Requirement:
Transcribe, exactly and in full, every record shown below, while omitting its images.

Information provided:
====

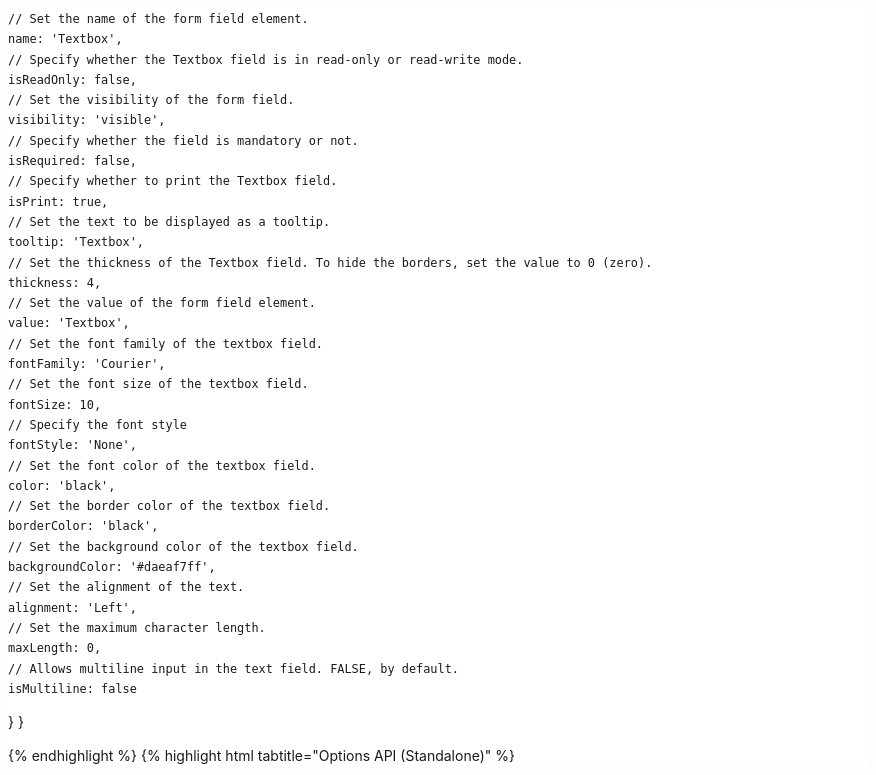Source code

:     // Set the name of the form field element.
    name: 'Textbox',
    // Specify whether the Textbox field is in read-only or read-write mode.
    isReadOnly: false,
    // Set the visibility of the form field.
    visibility: 'visible',
    // Specify whether the field is mandatory or not.
    isRequired: false,
    // Specify whether to print the Textbox field.
    isPrint: true,
    // Set the text to be displayed as a tooltip.
    tooltip: 'Textbox',
    // Set the thickness of the Textbox field. To hide the borders, set the value to 0 (zero).
    thickness: 4,
    // Set the value of the form field element.
    value: 'Textbox',
    // Set the font family of the textbox field.
    fontFamily: 'Courier',
    // Set the font size of the textbox field.
    fontSize: 10,
    // Specify the font style
    fontStyle: 'None',
    // Set the font color of the textbox field.
    color: 'black',
    // Set the border color of the textbox field.
    borderColor: 'black',
    // Set the background color of the textbox field.
    backgroundColor: '#daeaf7ff',
    // Set the alignment of the text.
    alignment: 'Left',
    // Set the maximum character length.
    maxLength: 0,
    // Allows multiline input in the text field. FALSE, by default.
    isMultiline: false
  }
}
</script>

{% endhighlight %}
{% highlight html tabtitle="Options API (Standalone)" %}

<template>
  <div id="app">
    <ejs-pdfviewer id="pdfViewer" ref="pdfviewer" :documentPath="documentPath" :documentLoad="documentLoad">
    </ejs-pdfviewer>
  </div>
</template>

<script>
import {
  PdfViewerComponent, Toolbar, Magnification, Navigation,
  LinkAnnotation, BookmarkView, Annotation, ThumbnailView,
  Print, TextSelection, TextSearch, FormFields, FormDesigner
} from '@syncfusion/ej2-vue-pdfviewer';

export default {
  name: "App",
  components: {
    "ejs-pdfviewer": PdfViewerComponent
  },
  data() {
    return {
      documentPath: "https://cdn.syncfusion.com/content/pdf/pdf-succinctly.pdf"
    };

====

Written solution:
Source code

:     // Set the name of the form field element.
    name: 'Textbox',
    // Specify whether the Textbox field is in read-only or read-write mode.
    isReadOnly: false,
    // Set the visibility of the form field.
    visibility: 'visible',
    // Specify whether the field is mandatory or not.
    isRequired: false,
    // Specify whether to print the Textbox field.
    isPrint: true,
    // Set the text to be displayed as a tooltip.
    tooltip: 'Textbox',
    // Set the thickness of the Textbox field. To hide the borders, set the value to 0 (zero).
    thickness: 4,
    // Set the value of the form field element.
    value: 'Textbox',
    // Set the font family of the textbox field.
    fontFamily: 'Courier',
    // Set the font size of the textbox field.
    fontSize: 10,
    // Specify the font style
    fontStyle: 'None',
    // Set the font color of the textbox field.
    color: 'black',
    // Set the border color of the textbox field.
    borderColor: 'black',
    // Set the background color of the textbox field.
    backgroundColor: '#daeaf7ff',
    // Set the alignment of the text.
    alignment: 'Left',
    // Set the maximum character length.
    maxLength: 0,
    // Allows multiline input in the text field. FALSE, by default.
    isMultiline: false
  }
}
</script>

{% endhighlight %}
{% highlight html tabtitle="Options API (Standalone)" %}

<template>
  <div id="app">
    <ejs-pdfviewer id="pdfViewer" ref="pdfviewer" :documentPath="documentPath" :documentLoad="documentLoad">
    </ejs-pdfviewer>
  </div>
</template>

<script>
import {
  PdfViewerComponent, Toolbar, Magnification, Navigation,
  LinkAnnotation, BookmarkView, Annotation, ThumbnailView,
  Print, TextSelection, TextSearch, FormFields, FormDesigner
} from '@syncfusion/ej2-vue-pdfviewer';

export default {
  name: "App",
  components: {
    "ejs-pdfviewer": PdfViewerComponent
  },
  data() {
    return {
      documentPath: "https://cdn.syncfusion.com/content/pdf/pdf-succinctly.pdf"
    };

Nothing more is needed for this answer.